__The problem__. Reproduce the lines below without any change, starting at the line that contains "family: Hylidae" and stopping after the line that contains "family: Coccinellidae".

======== Exercise input ========

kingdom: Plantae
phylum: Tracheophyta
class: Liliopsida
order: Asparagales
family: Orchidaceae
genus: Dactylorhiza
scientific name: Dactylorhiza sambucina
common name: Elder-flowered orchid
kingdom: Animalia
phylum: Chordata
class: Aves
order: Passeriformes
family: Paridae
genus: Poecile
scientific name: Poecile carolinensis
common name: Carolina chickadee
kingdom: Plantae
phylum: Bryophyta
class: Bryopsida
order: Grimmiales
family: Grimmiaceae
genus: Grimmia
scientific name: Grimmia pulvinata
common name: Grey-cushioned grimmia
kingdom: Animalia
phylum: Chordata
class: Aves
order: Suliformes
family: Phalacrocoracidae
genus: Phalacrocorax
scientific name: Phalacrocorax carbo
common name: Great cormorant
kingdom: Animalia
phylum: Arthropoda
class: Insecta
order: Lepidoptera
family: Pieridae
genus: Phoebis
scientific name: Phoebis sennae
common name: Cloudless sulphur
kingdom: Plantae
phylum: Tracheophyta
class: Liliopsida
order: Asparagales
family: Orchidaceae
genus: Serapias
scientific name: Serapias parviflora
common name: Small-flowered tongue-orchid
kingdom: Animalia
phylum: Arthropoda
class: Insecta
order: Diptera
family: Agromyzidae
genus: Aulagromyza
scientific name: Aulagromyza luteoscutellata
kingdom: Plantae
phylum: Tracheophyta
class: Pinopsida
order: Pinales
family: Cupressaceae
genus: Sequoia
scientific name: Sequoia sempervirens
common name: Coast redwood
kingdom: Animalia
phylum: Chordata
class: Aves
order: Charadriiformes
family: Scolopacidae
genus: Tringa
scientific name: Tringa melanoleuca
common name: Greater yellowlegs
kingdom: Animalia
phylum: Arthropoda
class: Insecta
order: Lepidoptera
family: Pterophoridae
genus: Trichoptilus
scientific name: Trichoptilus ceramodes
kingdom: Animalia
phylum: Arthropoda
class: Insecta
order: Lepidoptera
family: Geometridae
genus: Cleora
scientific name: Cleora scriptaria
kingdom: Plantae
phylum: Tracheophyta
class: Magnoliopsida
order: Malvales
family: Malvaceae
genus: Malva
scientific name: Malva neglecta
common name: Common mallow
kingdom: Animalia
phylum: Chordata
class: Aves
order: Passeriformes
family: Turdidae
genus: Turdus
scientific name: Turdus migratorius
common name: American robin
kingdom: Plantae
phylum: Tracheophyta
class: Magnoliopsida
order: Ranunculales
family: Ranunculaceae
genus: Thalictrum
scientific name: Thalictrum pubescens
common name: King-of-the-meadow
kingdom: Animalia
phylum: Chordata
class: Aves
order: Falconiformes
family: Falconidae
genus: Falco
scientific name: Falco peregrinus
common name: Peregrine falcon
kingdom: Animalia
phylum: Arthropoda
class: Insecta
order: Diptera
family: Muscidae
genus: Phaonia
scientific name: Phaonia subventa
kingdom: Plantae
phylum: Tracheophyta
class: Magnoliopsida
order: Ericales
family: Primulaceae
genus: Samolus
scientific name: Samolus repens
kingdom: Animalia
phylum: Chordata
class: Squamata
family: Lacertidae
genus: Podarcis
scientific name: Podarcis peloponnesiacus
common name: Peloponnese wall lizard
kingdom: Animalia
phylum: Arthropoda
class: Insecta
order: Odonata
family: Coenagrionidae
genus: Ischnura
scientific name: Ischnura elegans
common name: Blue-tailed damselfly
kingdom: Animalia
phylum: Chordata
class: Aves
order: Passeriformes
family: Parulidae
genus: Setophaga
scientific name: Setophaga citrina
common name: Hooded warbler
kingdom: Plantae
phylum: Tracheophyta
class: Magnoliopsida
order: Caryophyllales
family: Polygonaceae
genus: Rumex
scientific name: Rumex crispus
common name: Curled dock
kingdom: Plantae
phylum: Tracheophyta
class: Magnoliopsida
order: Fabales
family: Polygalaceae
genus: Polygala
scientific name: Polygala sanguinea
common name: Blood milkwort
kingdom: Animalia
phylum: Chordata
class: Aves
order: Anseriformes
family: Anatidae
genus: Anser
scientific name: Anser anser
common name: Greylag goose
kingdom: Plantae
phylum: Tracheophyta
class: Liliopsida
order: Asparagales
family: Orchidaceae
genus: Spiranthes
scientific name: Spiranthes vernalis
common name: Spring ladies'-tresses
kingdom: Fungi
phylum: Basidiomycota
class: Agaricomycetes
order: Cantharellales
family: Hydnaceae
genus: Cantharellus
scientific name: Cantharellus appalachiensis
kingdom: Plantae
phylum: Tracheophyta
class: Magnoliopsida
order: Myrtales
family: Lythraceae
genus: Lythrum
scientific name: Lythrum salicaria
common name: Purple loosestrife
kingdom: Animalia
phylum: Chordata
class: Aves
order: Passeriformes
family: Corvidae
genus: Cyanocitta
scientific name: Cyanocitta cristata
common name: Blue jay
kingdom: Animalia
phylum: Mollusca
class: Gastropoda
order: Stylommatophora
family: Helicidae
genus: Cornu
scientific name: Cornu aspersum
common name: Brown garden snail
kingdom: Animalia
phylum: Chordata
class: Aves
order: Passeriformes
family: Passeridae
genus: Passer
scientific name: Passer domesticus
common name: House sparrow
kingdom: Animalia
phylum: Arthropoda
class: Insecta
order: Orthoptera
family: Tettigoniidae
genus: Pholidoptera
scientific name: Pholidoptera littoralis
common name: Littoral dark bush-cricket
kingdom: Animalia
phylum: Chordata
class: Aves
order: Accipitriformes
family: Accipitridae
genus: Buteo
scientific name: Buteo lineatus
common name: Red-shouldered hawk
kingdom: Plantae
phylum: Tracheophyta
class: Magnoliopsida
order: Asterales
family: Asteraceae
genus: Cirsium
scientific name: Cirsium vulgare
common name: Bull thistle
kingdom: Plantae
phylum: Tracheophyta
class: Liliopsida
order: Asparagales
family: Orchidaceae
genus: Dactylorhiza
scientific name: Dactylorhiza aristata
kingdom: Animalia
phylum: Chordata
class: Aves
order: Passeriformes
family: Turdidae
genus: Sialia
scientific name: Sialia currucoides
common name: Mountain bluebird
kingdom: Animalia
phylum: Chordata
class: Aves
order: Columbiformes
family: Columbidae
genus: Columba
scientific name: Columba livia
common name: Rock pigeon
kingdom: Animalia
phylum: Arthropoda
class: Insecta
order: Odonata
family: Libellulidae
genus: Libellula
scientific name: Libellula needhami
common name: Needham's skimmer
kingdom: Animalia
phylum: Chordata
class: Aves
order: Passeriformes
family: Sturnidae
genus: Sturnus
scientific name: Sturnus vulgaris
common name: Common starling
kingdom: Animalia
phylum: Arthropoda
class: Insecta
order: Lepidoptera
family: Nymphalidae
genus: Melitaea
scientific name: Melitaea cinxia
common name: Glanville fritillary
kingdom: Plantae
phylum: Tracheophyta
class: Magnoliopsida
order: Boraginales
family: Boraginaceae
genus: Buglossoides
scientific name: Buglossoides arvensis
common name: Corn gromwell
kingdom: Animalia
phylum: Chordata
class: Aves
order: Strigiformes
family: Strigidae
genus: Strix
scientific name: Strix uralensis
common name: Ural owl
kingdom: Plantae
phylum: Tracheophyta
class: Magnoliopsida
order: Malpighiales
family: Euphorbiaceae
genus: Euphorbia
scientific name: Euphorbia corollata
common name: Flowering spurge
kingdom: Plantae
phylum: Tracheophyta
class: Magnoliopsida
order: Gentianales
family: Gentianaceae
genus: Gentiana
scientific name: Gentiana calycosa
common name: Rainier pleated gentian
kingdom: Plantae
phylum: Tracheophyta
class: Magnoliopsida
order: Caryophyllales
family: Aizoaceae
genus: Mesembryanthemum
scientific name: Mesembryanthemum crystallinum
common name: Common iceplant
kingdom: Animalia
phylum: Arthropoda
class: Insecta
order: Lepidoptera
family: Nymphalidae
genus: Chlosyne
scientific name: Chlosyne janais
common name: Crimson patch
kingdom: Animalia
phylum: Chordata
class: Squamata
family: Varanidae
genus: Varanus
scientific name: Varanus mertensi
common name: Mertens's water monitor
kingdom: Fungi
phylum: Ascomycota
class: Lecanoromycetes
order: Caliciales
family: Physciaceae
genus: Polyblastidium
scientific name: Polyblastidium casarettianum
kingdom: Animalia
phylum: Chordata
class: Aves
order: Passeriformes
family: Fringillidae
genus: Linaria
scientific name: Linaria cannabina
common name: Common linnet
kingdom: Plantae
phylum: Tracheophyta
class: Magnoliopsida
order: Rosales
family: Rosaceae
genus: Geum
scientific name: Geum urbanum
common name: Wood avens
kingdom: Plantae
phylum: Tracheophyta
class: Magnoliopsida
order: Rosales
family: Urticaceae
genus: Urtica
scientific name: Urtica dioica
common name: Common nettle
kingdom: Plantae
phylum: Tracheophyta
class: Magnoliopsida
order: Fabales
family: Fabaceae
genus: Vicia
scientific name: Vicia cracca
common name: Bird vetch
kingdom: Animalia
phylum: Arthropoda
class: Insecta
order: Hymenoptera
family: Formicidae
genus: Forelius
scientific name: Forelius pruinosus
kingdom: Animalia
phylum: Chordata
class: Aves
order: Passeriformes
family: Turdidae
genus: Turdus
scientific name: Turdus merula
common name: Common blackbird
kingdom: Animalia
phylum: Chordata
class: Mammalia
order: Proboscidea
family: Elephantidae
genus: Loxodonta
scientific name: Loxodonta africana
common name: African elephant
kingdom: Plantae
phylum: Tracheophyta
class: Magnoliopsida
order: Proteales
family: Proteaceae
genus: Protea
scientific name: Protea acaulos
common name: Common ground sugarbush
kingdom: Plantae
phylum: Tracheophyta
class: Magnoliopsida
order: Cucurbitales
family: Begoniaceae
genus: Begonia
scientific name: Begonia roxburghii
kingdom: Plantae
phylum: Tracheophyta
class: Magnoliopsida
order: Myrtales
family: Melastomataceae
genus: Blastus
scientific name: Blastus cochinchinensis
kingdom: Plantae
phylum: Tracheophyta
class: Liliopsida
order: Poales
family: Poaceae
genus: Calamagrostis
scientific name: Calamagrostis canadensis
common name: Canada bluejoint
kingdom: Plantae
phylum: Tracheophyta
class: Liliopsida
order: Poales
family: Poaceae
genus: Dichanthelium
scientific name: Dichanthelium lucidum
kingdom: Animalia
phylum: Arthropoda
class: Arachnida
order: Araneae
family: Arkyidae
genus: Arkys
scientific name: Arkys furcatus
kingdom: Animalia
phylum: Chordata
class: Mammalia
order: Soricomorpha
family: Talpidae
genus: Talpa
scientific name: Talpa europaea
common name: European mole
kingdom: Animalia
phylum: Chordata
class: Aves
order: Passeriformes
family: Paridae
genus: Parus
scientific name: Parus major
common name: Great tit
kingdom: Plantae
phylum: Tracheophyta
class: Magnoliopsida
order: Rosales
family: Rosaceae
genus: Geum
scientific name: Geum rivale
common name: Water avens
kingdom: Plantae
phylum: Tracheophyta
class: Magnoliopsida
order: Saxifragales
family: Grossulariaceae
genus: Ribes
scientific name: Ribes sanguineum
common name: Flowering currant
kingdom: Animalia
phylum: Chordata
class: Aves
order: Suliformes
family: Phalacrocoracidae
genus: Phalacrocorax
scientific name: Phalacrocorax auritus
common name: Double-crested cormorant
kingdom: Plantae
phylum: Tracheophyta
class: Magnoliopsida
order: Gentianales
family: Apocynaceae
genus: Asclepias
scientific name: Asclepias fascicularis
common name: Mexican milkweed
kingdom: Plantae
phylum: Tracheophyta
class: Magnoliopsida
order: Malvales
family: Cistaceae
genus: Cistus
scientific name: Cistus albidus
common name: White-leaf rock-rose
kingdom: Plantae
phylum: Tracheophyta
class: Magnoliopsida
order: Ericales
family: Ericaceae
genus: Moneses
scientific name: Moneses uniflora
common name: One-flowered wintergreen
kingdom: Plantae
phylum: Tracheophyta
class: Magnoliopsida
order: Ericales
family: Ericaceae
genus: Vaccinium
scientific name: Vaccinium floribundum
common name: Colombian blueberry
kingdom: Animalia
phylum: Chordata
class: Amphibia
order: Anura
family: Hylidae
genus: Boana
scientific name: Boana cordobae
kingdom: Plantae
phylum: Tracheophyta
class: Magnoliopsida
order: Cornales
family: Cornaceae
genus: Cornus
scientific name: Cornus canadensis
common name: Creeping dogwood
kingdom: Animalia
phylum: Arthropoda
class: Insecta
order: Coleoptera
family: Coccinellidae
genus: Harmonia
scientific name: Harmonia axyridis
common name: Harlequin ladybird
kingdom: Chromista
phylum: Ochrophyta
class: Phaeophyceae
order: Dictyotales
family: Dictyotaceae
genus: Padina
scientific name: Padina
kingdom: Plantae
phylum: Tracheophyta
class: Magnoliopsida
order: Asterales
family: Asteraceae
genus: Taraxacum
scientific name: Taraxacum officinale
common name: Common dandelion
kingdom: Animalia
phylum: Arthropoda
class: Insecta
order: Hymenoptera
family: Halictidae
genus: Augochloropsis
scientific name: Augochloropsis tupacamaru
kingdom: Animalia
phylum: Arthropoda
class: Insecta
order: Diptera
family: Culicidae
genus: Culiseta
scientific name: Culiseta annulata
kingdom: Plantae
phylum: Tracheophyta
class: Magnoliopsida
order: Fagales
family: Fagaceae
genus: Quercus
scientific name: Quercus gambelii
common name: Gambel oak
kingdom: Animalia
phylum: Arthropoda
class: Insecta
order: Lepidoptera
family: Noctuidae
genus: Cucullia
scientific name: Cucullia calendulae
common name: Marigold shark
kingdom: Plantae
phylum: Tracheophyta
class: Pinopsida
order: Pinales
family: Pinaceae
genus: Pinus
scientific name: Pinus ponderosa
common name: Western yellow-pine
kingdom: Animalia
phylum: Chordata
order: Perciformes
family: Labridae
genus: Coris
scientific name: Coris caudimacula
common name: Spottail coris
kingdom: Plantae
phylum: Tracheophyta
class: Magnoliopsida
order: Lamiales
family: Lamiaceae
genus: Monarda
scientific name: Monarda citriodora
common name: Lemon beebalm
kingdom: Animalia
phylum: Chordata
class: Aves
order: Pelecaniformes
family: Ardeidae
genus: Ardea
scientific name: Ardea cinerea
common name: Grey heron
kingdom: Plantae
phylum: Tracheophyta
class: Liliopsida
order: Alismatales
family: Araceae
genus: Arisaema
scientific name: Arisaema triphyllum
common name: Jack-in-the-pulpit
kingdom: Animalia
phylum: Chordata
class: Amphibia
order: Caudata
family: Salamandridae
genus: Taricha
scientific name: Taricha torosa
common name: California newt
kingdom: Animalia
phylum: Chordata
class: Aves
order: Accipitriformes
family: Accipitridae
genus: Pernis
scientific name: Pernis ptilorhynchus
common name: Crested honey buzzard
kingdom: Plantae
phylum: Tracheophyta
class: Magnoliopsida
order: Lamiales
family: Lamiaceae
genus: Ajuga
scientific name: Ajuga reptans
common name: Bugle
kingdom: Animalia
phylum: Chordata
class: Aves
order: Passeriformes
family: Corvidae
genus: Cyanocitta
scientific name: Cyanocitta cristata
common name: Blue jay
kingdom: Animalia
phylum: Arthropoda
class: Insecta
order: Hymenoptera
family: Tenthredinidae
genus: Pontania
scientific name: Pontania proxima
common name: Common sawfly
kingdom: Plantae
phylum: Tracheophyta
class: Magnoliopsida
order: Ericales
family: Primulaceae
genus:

========

__Solution to this exercise__.
family: Hylidae
genus: Boana
scientific name: Boana cordobae
kingdom: Plantae
phylum: Tracheophyta
class: Magnoliopsida
order: Cornales
family: Cornaceae
genus: Cornus
scientific name: Cornus canadensis
common name: Creeping dogwood
kingdom: Animalia
phylum: Arthropoda
class: Insecta
order: Coleoptera
family: Coccinellidae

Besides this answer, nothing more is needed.